Although many companies have required some of their employees to be vaccinated, few ensure their entire staff is vaccinated.

More companies are requiring vaccines for workers, but some unions could slow the effort down
For example, Walmart (WMT), America’s largest private employer and among the first major corporations to issue a vaccine requirement, does not require store employees to get the Covid vaccine. Disney (DIS), another early adopter of vaccine mandates, similarly requires office staff to get the shot -— but it continues to negotiate with unions to get staff at its parks vaccinated.
A Willis Towers Watson survey of 1,000 American companies released last week found that just more than half (52%) of businesses considered implementing vaccine mandates by the end of 2021, but only 21% had them in place already.

“The majority of employers have simply been encouraging their teams to get vaccinated, knowing a vaccinated workforce would significantly reduce the chances of outbreaks and, therefore, work stoppages,” said Challenger. “The political climate surrounding vaccines made it difficult for employers to mandate them, as no company wants to get into the crosshairs of political activist groups or alienate their team members.”

What it means for small businesses

Although the Biden administration’s vaccine rule doesn’t apply to small businesses, it could give some of them cover to mandate vaccines as well. Some smaller companies may have worried about losing vaccine-hesitant workers to a Costco (COST) or Walmart if they mandated the vaccine. Now that may no longer be a risk.

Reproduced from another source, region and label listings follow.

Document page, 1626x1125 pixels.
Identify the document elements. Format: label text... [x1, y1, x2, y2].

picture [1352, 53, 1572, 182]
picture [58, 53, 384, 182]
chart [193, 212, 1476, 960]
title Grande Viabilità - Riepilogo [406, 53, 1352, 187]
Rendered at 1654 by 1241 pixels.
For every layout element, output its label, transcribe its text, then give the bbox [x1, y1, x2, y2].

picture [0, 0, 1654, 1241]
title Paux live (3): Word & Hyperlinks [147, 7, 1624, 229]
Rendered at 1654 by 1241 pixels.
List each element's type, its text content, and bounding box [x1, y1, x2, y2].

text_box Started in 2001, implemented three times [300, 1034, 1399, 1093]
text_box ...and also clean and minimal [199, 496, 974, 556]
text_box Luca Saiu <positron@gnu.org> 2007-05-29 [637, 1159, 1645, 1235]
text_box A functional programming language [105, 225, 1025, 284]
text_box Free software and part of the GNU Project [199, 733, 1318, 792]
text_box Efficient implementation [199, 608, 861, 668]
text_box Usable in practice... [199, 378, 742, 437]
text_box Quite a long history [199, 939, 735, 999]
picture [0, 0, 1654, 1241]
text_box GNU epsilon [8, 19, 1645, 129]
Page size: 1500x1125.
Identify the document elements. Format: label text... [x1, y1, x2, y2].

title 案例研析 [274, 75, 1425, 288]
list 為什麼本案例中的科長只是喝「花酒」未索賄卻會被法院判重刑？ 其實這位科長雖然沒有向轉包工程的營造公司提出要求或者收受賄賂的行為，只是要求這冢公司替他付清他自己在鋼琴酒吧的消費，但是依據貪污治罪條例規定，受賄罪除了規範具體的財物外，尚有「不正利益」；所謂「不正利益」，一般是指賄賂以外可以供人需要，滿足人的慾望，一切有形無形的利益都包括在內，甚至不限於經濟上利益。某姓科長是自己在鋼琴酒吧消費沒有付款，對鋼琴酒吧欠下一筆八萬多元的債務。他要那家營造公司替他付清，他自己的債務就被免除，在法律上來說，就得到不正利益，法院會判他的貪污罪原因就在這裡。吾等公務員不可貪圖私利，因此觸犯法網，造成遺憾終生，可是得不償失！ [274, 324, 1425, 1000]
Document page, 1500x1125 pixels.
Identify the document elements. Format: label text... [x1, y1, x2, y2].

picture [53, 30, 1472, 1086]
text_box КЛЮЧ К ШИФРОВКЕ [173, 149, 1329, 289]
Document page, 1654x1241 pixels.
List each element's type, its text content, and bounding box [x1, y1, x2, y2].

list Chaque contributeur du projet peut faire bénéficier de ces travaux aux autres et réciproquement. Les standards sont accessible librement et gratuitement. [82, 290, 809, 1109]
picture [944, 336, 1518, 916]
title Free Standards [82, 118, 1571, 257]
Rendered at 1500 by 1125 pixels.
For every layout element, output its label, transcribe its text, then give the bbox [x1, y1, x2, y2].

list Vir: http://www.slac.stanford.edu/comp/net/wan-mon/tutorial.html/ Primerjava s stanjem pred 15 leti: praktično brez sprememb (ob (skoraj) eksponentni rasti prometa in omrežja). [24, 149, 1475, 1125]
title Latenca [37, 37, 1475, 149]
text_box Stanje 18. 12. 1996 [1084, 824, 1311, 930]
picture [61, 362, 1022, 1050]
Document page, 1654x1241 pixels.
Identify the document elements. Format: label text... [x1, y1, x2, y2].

But the rule could also exacerbate America’s labor shortage, Challenger argues. Some vehement anti-vaccine workers may move to smaller companies that look to take advantage of their exclusion from Biden’s new order. Other mid-sized companies may lay off some workers to get under the 100-employee cap. That could limit some job-seekers’ prospects.

Still, the bottom line is clear: The majority of American workers — two-thirds of them — will have to either receive the vaccine, get frequently tested or find work someplace else. That’s a blessing to the companies that employ them, which have been long searching for the cover the Biden administration just provided them.